───── EXCERTO CITADO ─────

Saber se a sentença recorrida errou no seu julgamento por ter considerado que o Recorrido não exerceu a gerência efectiva da devedora originária e, consequentemente, ter concluído pela sua ilegitimidade no processo de execução fiscal que contra si revertera.

II - Fundamentação

De facto

É a seguinte a decisão da matéria de facto constante da sentença recorrida:

«1. Foi instaurado o processo de execução fiscal n.º 334420….., por dívidas de IRC de 2006 e 2007, cuja devedora originária era a sociedade "G….. Lda.", NIPC 505….. que tinha como objecto cofragens, construção civil e obras públicas;

2. No âmbito do processo referido no ponto anterior o Oponente foi chamado à execução na qualidade de revertido por dívidas da devedora originária de IVA e IRC de 2006 e 2007 com data limite de pagamento em 2010, e coima a ser cobrada no processo de execução nº 33442….. por IVA referente ao período 3º trimestre de 2008 (fl. 18)

───── REGISTOS DE DADOS ─────

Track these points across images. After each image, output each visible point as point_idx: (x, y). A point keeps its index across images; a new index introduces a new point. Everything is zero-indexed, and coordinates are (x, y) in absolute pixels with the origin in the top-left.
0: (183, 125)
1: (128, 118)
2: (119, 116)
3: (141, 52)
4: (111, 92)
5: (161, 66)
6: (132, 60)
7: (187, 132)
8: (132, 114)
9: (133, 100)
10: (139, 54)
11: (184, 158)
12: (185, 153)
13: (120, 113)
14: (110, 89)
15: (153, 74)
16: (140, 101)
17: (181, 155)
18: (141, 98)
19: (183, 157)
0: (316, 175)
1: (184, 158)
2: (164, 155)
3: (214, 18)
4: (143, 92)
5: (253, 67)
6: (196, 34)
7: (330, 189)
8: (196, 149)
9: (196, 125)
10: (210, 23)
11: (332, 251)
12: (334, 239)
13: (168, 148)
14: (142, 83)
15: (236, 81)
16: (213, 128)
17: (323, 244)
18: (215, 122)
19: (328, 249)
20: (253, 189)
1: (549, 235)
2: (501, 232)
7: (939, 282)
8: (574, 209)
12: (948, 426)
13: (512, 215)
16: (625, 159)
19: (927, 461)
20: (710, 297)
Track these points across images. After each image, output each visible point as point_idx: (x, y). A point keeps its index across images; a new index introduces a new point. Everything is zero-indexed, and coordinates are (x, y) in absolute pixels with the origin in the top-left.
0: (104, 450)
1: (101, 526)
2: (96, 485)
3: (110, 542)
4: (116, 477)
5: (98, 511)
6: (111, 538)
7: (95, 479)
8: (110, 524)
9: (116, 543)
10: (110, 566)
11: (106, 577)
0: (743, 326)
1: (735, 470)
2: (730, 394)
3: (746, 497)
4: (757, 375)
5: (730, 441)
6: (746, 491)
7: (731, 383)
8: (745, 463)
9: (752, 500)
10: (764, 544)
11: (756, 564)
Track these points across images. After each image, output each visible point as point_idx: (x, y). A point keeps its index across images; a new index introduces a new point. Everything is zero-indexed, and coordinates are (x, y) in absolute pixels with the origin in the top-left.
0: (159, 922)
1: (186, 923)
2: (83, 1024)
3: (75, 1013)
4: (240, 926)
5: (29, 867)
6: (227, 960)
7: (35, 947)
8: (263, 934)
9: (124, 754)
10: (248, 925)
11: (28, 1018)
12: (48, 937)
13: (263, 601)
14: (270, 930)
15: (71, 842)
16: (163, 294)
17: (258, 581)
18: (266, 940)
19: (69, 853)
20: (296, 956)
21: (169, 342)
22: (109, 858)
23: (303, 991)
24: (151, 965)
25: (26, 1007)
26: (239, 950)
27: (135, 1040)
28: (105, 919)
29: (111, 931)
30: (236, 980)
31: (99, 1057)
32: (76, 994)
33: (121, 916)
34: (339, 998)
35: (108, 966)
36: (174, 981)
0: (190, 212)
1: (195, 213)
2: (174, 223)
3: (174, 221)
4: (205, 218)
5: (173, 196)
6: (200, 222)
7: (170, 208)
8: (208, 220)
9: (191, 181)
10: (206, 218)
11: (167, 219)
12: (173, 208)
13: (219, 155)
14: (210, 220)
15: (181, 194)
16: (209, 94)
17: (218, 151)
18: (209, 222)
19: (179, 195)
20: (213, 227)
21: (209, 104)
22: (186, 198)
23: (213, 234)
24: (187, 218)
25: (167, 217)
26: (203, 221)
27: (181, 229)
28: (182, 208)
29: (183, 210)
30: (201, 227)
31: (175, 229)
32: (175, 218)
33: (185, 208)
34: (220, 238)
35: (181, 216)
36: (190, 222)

─────

§ TAREFA A:
Responda com base no excerto:
(i) Que entendeu a sentença recorrida quanto à gerência da devedora originária pelo Recorrido?
(ii) Qual era o objecto da sociedade devedora originária?
(iii) A que imposto e período se refere a coima mencionada no ponto 2?
§ TAREFA B: Transcreva, por favor, o trecho do excerto que vai de "II - Fundamentação" a "2008 (fl. 18)".
Os registos não intervêm em nada do que aqui se pede.

§ RESOLUÇÃO A:
(i) Considerou que o Recorrido não exerceu a gerência efectiva da devedora originária.
(ii) Cofragens, construção civil e obras públicas.
(iii) IVA referente ao 3.º trimestre de 2008.

§ RESOLUÇÃO B:
II - Fundamentação

De facto

É a seguinte a decisão da matéria de facto constante da sentença recorrida:

«1. Foi instaurado o processo de execução fiscal n.º 334420….., por dívidas de IRC de 2006 e 2007, cuja devedora originária era a sociedade "G….. Lda.", NIPC 505….. que tinha como objecto cofragens, construção civil e obras públicas;

2. No âmbito do processo referido no ponto anterior o Oponente foi chamado à execução na qualidade de revertido por dívidas da devedora originária de IVA e IRC de 2006 e 2007 com data limite de pagamento em 2010, e coima a ser cobrada no processo de execução nº 33442….. por IVA referente ao período 3º trimestre de 2008 (fl. 18)